◆ **SOURCE MATERIAL**
---+---

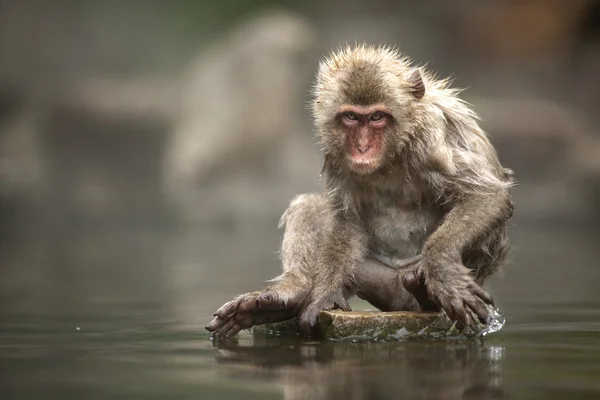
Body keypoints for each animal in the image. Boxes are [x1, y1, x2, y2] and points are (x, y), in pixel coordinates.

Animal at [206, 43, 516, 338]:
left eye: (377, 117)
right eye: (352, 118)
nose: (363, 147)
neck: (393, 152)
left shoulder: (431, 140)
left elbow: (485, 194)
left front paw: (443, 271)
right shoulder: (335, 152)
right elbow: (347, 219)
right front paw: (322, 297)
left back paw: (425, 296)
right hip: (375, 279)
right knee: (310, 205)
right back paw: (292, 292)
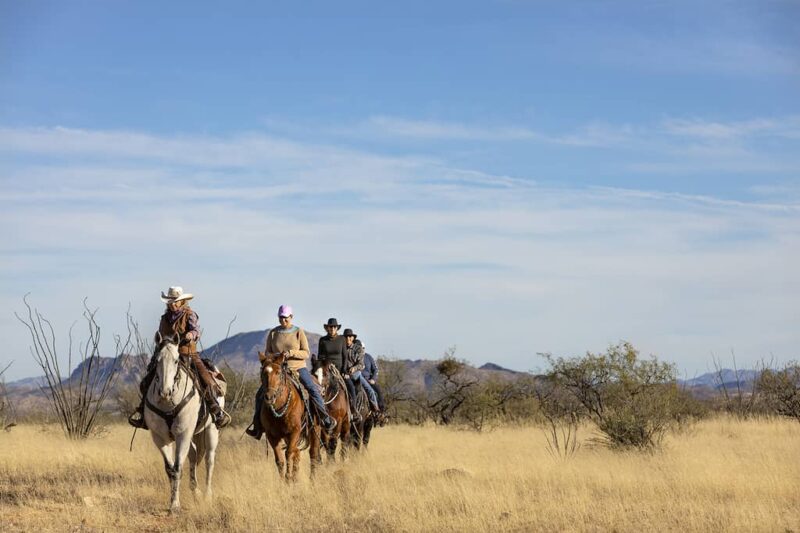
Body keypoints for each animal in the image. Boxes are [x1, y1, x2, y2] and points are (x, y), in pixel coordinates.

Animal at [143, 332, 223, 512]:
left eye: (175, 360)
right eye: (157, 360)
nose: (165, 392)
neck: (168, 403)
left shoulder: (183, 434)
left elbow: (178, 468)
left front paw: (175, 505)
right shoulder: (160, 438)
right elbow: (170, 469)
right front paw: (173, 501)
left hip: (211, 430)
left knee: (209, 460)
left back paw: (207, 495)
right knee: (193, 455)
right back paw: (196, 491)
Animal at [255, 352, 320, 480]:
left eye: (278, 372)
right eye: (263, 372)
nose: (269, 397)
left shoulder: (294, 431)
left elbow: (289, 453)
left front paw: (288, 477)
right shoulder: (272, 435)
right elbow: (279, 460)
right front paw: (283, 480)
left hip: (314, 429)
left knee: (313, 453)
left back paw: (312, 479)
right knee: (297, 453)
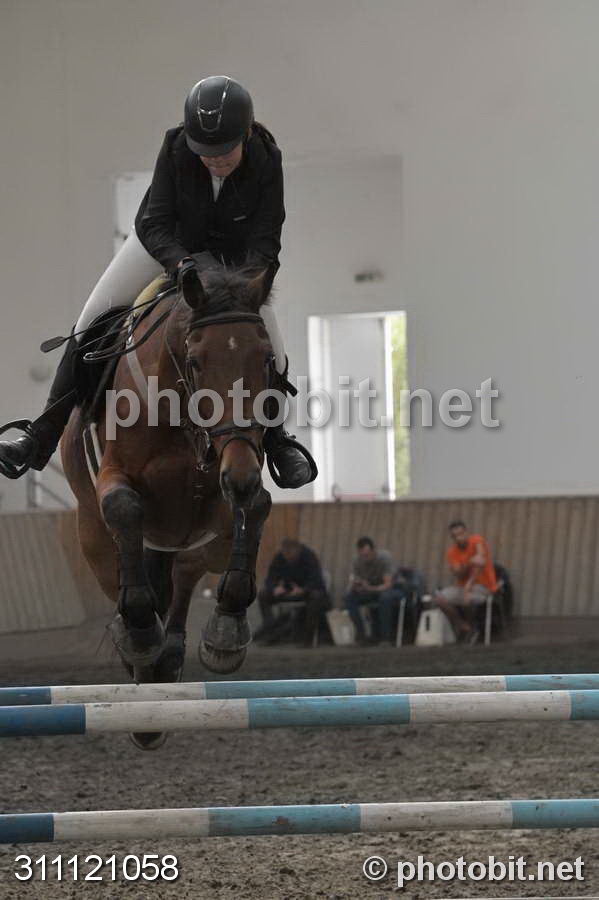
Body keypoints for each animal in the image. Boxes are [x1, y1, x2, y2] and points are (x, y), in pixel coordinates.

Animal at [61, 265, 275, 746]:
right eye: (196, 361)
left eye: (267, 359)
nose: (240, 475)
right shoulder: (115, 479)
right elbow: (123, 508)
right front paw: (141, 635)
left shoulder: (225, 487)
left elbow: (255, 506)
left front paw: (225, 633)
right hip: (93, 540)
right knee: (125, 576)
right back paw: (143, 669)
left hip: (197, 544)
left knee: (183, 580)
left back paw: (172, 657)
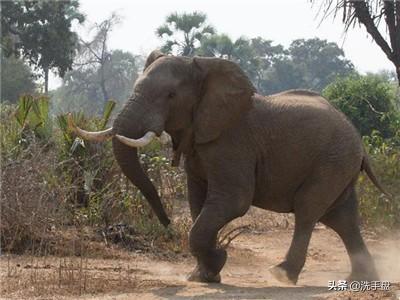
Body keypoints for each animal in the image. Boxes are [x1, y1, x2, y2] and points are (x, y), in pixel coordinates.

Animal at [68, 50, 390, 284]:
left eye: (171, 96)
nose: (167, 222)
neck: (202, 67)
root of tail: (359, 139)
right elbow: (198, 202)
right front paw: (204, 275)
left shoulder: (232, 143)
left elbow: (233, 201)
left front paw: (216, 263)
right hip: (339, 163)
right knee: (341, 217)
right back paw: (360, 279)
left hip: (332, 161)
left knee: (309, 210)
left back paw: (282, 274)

---+---

◆ **PROMPT**
With pictures omitted, repeat the entries above word for word from the line holding "left back paw: (207, 495)" down to the line holding "left knee: (309, 210)", keeping both of those lines.

◆ **EXERCISE SOLUTION**
left back paw: (207, 495)
right knee: (193, 455)
right back paw: (196, 491)
Animal at [255, 352, 320, 480]:
left eye: (278, 372)
right eye: (263, 372)
nose: (269, 397)
left shoulder: (294, 431)
left elbow: (289, 453)
left front paw: (288, 477)
right shoulder: (272, 435)
right elbow: (279, 460)
right front paw: (283, 480)
left hip: (314, 429)
left knee: (313, 453)
left back paw: (312, 479)
right knee: (297, 453)
Body keypoints for each animal in the image. Boxes are [x1, y1, x2, y2] and points are (x, y), in pixel coordinates.

Animal at [61, 265, 275, 746]:
right eye: (196, 361)
left eye: (267, 359)
nose: (240, 475)
right shoulder: (115, 479)
right elbow: (123, 508)
right front paw: (141, 635)
left shoulder: (225, 487)
left elbow: (255, 506)
left front paw: (225, 633)
right hip: (93, 540)
right knee: (125, 576)
right back paw: (143, 669)
left hip: (197, 544)
left knee: (183, 580)
left back paw: (172, 657)
Body keypoints for each animal in the image. Boxes are [x1, y1, x2, y2] and points are (x, y), in pixel coordinates.

Animal at [68, 50, 390, 284]:
left eye: (171, 96)
nose: (167, 222)
neck: (202, 67)
root of tail: (359, 139)
right elbow: (198, 202)
right front paw: (204, 275)
left shoulder: (232, 143)
left elbow: (233, 201)
left front paw: (216, 263)
right hip: (339, 163)
right knee: (341, 217)
right back paw: (360, 279)
left hip: (332, 161)
left knee: (309, 210)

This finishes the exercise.